◆ **Work instruction**: Each entry must be restated word for word, with nothing omitted.

◆ **Entries supplied**:
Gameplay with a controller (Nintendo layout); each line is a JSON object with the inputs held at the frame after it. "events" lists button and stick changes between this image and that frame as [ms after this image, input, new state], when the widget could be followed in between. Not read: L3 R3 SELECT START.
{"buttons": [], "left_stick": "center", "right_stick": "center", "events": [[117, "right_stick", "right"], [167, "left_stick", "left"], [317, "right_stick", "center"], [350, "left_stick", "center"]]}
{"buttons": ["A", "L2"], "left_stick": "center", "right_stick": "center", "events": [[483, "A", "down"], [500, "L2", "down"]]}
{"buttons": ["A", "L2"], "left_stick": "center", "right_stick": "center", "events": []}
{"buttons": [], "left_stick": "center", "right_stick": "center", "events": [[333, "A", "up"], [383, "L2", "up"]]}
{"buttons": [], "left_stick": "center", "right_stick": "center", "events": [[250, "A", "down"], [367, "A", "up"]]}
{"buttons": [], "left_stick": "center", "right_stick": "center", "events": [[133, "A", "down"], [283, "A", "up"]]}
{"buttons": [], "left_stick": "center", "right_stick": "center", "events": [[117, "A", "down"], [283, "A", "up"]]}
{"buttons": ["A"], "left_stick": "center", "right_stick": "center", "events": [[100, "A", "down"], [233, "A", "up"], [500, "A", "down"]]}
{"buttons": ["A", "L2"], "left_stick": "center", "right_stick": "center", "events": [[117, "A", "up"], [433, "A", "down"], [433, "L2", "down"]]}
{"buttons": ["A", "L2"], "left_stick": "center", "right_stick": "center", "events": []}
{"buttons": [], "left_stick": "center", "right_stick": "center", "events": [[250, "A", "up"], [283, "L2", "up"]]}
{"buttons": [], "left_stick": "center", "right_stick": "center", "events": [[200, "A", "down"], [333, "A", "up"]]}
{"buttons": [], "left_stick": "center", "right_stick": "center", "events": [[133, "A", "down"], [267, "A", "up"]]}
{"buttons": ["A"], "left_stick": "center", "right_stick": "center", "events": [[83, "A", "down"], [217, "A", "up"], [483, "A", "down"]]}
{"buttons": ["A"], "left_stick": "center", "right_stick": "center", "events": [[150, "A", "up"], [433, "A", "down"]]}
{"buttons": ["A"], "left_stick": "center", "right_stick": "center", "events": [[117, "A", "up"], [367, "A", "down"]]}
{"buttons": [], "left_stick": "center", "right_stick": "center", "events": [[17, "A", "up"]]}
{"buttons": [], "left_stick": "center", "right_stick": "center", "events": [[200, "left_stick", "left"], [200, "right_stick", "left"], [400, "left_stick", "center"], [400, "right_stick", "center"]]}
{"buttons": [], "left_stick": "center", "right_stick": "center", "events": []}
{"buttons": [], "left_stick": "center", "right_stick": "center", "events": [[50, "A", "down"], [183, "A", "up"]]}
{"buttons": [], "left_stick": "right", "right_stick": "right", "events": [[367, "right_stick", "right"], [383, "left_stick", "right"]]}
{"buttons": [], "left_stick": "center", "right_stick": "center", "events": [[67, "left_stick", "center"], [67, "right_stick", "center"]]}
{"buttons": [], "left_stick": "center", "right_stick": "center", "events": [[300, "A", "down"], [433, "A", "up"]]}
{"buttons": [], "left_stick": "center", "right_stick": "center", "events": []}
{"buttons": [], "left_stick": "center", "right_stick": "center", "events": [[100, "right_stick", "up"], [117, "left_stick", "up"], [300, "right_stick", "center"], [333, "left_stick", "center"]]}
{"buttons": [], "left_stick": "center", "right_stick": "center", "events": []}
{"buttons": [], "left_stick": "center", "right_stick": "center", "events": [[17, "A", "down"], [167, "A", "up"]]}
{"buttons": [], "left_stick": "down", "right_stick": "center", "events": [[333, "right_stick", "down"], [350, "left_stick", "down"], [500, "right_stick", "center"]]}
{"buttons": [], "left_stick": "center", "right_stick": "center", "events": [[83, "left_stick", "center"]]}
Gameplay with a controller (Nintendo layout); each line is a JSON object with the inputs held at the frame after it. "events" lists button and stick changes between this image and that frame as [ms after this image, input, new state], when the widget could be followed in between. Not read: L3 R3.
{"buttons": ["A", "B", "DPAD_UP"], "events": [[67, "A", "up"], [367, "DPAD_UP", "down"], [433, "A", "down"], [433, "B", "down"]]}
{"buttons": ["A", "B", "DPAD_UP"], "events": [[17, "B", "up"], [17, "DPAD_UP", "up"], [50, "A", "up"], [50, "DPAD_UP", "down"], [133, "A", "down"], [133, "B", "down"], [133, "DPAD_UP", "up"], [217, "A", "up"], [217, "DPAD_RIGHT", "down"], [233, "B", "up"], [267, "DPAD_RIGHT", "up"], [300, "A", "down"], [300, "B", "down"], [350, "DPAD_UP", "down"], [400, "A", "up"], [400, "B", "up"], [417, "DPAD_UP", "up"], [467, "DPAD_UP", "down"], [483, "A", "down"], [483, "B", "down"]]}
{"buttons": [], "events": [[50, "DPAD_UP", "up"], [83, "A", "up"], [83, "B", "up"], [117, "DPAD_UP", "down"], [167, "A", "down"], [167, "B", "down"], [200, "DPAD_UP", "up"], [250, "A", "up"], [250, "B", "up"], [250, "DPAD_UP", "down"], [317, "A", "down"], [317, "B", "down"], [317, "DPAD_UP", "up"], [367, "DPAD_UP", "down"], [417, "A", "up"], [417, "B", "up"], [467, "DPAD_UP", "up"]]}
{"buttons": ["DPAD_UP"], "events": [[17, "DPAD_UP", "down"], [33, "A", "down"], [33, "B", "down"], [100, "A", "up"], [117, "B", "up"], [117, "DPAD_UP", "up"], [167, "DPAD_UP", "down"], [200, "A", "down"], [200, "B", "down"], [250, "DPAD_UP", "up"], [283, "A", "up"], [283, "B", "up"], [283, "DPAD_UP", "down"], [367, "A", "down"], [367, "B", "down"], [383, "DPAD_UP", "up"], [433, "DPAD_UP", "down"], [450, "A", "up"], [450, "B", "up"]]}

◆ **Solution to this problem**:
Gameplay with a controller (Nintendo layout); each line is a JSON object with the inputs held at the frame after it. "events" lists button and stick changes between this image and that frame as [ms after this image, input, new state], when the widget could be followed in between. Not read: L3 R3 SELECT START.
{"buttons": [], "left_stick": "center", "right_stick": "center", "events": [[117, "right_stick", "right"], [167, "left_stick", "left"], [317, "right_stick", "center"], [350, "left_stick", "center"]]}
{"buttons": ["A", "L2"], "left_stick": "center", "right_stick": "center", "events": [[483, "A", "down"], [500, "L2", "down"]]}
{"buttons": ["A", "L2"], "left_stick": "center", "right_stick": "center", "events": []}
{"buttons": [], "left_stick": "center", "right_stick": "center", "events": [[333, "A", "up"], [383, "L2", "up"]]}
{"buttons": [], "left_stick": "center", "right_stick": "center", "events": [[250, "A", "down"], [367, "A", "up"]]}
{"buttons": [], "left_stick": "center", "right_stick": "center", "events": [[133, "A", "down"], [283, "A", "up"]]}
{"buttons": [], "left_stick": "center", "right_stick": "center", "events": [[117, "A", "down"], [283, "A", "up"]]}
{"buttons": ["A"], "left_stick": "center", "right_stick": "center", "events": [[100, "A", "down"], [233, "A", "up"], [500, "A", "down"]]}
{"buttons": ["A", "L2"], "left_stick": "center", "right_stick": "center", "events": [[117, "A", "up"], [433, "A", "down"], [433, "L2", "down"]]}
{"buttons": ["A", "L2"], "left_stick": "center", "right_stick": "center", "events": []}
{"buttons": [], "left_stick": "center", "right_stick": "center", "events": [[250, "A", "up"], [283, "L2", "up"]]}
{"buttons": [], "left_stick": "center", "right_stick": "center", "events": [[200, "A", "down"], [333, "A", "up"]]}
{"buttons": [], "left_stick": "center", "right_stick": "center", "events": [[133, "A", "down"], [267, "A", "up"]]}
{"buttons": ["A"], "left_stick": "center", "right_stick": "center", "events": [[83, "A", "down"], [217, "A", "up"], [483, "A", "down"]]}
{"buttons": ["A"], "left_stick": "center", "right_stick": "center", "events": [[150, "A", "up"], [433, "A", "down"]]}
{"buttons": ["A"], "left_stick": "center", "right_stick": "center", "events": [[117, "A", "up"], [367, "A", "down"]]}
{"buttons": [], "left_stick": "center", "right_stick": "center", "events": [[17, "A", "up"]]}
{"buttons": [], "left_stick": "center", "right_stick": "center", "events": [[200, "left_stick", "left"], [200, "right_stick", "left"], [400, "left_stick", "center"], [400, "right_stick", "center"]]}
{"buttons": [], "left_stick": "center", "right_stick": "center", "events": []}
{"buttons": [], "left_stick": "center", "right_stick": "center", "events": [[50, "A", "down"], [183, "A", "up"]]}
{"buttons": [], "left_stick": "right", "right_stick": "right", "events": [[367, "right_stick", "right"], [383, "left_stick", "right"]]}
{"buttons": [], "left_stick": "center", "right_stick": "center", "events": [[67, "left_stick", "center"], [67, "right_stick", "center"]]}
{"buttons": [], "left_stick": "center", "right_stick": "center", "events": [[300, "A", "down"], [433, "A", "up"]]}
{"buttons": [], "left_stick": "center", "right_stick": "center", "events": []}
{"buttons": [], "left_stick": "center", "right_stick": "center", "events": [[100, "right_stick", "up"], [117, "left_stick", "up"], [300, "right_stick", "center"], [333, "left_stick", "center"]]}
{"buttons": [], "left_stick": "center", "right_stick": "center", "events": []}
{"buttons": [], "left_stick": "center", "right_stick": "center", "events": [[17, "A", "down"], [167, "A", "up"]]}
{"buttons": [], "left_stick": "down", "right_stick": "center", "events": [[333, "right_stick", "down"], [350, "left_stick", "down"], [500, "right_stick", "center"]]}
{"buttons": [], "left_stick": "center", "right_stick": "center", "events": [[83, "left_stick", "center"]]}
Gameplay with a controller (Nintendo layout); each line is a JSON object with the inputs held at the frame after it. "events" lists button and stick changes between this image and that frame as [ms after this image, input, new state], when the widget could be followed in between. Not read: L3 R3.
{"buttons": ["A", "B", "DPAD_UP"], "events": [[67, "A", "up"], [367, "DPAD_UP", "down"], [433, "A", "down"], [433, "B", "down"]]}
{"buttons": ["A", "B", "DPAD_UP"], "events": [[17, "B", "up"], [17, "DPAD_UP", "up"], [50, "A", "up"], [50, "DPAD_UP", "down"], [133, "A", "down"], [133, "B", "down"], [133, "DPAD_UP", "up"], [217, "A", "up"], [217, "DPAD_RIGHT", "down"], [233, "B", "up"], [267, "DPAD_RIGHT", "up"], [300, "A", "down"], [300, "B", "down"], [350, "DPAD_UP", "down"], [400, "A", "up"], [400, "B", "up"], [417, "DPAD_UP", "up"], [467, "DPAD_UP", "down"], [483, "A", "down"], [483, "B", "down"]]}
{"buttons": [], "events": [[50, "DPAD_UP", "up"], [83, "A", "up"], [83, "B", "up"], [117, "DPAD_UP", "down"], [167, "A", "down"], [167, "B", "down"], [200, "DPAD_UP", "up"], [250, "A", "up"], [250, "B", "up"], [250, "DPAD_UP", "down"], [317, "A", "down"], [317, "B", "down"], [317, "DPAD_UP", "up"], [367, "DPAD_UP", "down"], [417, "A", "up"], [417, "B", "up"], [467, "DPAD_UP", "up"]]}
{"buttons": ["DPAD_UP"], "events": [[17, "DPAD_UP", "down"], [33, "A", "down"], [33, "B", "down"], [100, "A", "up"], [117, "B", "up"], [117, "DPAD_UP", "up"], [167, "DPAD_UP", "down"], [200, "A", "down"], [200, "B", "down"], [250, "DPAD_UP", "up"], [283, "A", "up"], [283, "B", "up"], [283, "DPAD_UP", "down"], [367, "A", "down"], [367, "B", "down"], [383, "DPAD_UP", "up"], [433, "DPAD_UP", "down"], [450, "A", "up"], [450, "B", "up"]]}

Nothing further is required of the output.